_Required work_
Which lines of the data contain the string "MirrorC"? Collect every one of them.

_Recorded data_
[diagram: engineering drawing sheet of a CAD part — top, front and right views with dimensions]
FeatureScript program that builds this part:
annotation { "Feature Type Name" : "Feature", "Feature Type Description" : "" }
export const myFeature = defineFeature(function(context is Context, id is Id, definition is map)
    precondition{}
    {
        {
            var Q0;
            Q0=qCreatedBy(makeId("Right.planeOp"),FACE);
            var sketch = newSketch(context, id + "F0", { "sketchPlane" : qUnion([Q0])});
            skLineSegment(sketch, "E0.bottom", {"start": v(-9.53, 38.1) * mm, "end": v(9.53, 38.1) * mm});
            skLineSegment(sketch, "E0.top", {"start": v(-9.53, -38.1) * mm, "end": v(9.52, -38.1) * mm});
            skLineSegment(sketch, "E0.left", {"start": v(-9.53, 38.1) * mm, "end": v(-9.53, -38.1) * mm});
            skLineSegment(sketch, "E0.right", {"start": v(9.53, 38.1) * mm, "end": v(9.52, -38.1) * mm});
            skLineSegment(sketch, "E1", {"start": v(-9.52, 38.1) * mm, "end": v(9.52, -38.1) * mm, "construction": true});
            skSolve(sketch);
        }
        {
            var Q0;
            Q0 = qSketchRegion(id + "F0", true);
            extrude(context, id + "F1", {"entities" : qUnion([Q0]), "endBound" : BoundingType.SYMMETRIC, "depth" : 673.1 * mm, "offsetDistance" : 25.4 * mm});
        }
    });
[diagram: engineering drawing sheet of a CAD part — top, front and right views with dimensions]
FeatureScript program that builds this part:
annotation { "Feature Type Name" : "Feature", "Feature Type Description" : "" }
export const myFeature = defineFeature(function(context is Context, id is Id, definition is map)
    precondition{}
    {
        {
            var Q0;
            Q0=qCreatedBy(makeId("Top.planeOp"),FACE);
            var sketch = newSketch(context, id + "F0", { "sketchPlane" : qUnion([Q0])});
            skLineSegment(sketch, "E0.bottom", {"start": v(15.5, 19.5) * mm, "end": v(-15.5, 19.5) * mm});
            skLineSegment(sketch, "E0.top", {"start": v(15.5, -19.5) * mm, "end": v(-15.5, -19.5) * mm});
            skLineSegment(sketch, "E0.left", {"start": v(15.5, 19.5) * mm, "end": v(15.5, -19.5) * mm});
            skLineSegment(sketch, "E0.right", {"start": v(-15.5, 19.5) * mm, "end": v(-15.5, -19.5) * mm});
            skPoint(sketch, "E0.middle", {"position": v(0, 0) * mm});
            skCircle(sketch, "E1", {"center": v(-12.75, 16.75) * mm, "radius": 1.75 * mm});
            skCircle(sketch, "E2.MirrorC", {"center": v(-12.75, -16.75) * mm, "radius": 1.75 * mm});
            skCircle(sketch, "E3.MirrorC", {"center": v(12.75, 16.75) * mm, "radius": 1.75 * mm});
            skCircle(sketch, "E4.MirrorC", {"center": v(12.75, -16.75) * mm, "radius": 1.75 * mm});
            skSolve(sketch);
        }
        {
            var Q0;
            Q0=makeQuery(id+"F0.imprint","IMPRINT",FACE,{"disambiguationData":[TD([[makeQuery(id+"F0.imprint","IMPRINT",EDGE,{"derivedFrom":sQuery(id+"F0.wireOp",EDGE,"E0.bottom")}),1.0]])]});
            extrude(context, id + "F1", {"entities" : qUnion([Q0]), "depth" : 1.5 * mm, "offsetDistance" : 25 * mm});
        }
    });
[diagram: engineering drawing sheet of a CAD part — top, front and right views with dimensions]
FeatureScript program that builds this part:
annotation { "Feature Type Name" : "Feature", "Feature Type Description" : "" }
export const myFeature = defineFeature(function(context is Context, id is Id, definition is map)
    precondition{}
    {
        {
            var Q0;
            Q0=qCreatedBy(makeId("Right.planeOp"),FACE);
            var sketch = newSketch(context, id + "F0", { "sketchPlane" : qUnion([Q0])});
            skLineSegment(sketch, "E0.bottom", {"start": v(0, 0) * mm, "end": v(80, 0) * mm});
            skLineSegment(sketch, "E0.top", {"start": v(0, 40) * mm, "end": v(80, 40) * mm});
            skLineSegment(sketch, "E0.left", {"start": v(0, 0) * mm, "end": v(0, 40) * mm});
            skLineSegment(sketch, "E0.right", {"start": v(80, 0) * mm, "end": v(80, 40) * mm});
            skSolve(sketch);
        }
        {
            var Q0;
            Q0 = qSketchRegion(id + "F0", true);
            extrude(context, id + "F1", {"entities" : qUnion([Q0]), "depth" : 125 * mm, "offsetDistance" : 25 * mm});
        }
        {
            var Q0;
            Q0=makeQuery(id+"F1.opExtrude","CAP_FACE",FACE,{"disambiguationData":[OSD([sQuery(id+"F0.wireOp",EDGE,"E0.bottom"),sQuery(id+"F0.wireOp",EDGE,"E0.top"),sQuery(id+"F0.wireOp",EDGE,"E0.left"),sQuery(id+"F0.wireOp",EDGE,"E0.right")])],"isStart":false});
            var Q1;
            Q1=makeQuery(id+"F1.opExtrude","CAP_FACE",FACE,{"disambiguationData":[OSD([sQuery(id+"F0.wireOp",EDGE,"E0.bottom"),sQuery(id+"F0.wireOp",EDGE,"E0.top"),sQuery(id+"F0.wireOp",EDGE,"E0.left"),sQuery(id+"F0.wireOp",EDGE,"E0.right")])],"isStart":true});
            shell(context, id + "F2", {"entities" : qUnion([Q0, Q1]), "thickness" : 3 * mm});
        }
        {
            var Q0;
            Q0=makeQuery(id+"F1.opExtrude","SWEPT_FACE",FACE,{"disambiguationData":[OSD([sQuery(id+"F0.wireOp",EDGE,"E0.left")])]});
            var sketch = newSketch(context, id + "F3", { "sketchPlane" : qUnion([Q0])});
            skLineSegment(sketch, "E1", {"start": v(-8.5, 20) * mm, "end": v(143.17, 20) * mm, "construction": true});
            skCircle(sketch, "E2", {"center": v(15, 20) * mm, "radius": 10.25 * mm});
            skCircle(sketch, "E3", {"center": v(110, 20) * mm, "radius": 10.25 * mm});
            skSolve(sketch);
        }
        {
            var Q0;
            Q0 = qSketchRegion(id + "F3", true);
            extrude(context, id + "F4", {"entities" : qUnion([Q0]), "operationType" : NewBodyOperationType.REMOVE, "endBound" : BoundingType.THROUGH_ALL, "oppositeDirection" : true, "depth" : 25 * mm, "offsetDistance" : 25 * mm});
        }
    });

_Task result_
            skCircle(sketch, "E2.MirrorC", {"center": v(-12.75, -16.75) * mm, "radius": 1.75 * mm});
            skCircle(sketch, "E3.MirrorC", {"center": v(12.75, 16.75) * mm, "radius": 1.75 * mm});
            skCircle(sketch, "E4.MirrorC", {"center": v(12.75, -16.75) * mm, "radius": 1.75 * mm});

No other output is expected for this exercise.